___ The input

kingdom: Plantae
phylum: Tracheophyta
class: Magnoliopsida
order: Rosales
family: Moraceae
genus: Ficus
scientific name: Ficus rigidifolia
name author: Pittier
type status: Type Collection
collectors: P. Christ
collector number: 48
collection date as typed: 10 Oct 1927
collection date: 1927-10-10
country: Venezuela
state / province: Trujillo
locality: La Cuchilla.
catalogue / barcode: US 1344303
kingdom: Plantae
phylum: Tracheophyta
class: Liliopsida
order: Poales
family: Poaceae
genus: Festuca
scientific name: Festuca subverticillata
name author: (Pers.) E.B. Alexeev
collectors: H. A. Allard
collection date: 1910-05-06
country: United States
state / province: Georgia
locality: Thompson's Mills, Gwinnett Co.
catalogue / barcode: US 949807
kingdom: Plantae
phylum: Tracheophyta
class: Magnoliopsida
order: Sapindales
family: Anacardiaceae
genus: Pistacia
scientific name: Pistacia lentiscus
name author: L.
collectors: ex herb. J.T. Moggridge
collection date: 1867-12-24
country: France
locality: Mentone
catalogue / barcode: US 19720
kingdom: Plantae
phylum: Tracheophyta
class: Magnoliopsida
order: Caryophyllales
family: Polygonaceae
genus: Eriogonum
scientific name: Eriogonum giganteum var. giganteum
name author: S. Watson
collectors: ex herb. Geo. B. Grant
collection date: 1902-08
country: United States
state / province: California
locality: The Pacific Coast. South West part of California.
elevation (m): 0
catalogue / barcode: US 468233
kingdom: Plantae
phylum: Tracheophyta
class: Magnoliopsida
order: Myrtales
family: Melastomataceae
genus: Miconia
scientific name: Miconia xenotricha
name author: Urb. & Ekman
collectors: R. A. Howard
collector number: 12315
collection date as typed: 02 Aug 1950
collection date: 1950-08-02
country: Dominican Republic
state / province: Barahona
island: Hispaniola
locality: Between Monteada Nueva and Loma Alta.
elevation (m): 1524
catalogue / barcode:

______

Written problem: Write out every line of all the items above again, word for word and in the same order.

Solution for this exercise:
kingdom: Plantae
phylum: Tracheophyta
class: Magnoliopsida
order: Rosales
family: Moraceae
genus: Ficus
scientific name: Ficus rigidifolia
name author: Pittier
type status: Type Collection
collectors: P. Christ
collector number: 48
collection date as typed: 10 Oct 1927
collection date: 1927-10-10
country: Venezuela
state / province: Trujillo
locality: La Cuchilla.
catalogue / barcode: US 1344303
kingdom: Plantae
phylum: Tracheophyta
class: Liliopsida
order: Poales
family: Poaceae
genus: Festuca
scientific name: Festuca subverticillata
name author: (Pers.) E.B. Alexeev
collectors: H. A. Allard
collection date: 1910-05-06
country: United States
state / province: Georgia
locality: Thompson's Mills, Gwinnett Co.
catalogue / barcode: US 949807
kingdom: Plantae
phylum: Tracheophyta
class: Magnoliopsida
order: Sapindales
family: Anacardiaceae
genus: Pistacia
scientific name: Pistacia lentiscus
name author: L.
collectors: ex herb. J.T. Moggridge
collection date: 1867-12-24
country: France
locality: Mentone
catalogue / barcode: US 19720
kingdom: Plantae
phylum: Tracheophyta
class: Magnoliopsida
order: Caryophyllales
family: Polygonaceae
genus: Eriogonum
scientific name: Eriogonum giganteum var. giganteum
name author: S. Watson
collectors: ex herb. Geo. B. Grant
collection date: 1902-08
country: United States
state / province: California
locality: The Pacific Coast. South West part of California.
elevation (m): 0
catalogue / barcode: US 468233
kingdom: Plantae
phylum: Tracheophyta
class: Magnoliopsida
order: Myrtales
family: Melastomataceae
genus: Miconia
scientific name: Miconia xenotricha
name author: Urb. & Ekman
collectors: R. A. Howard
collector number: 12315
collection date as typed: 02 Aug 1950
collection date: 1950-08-02
country: Dominican Republic
state / province: Barahona
island: Hispaniola
locality: Between Monteada Nueva and Loma Alta.
elevation (m): 1524
catalogue / barcode:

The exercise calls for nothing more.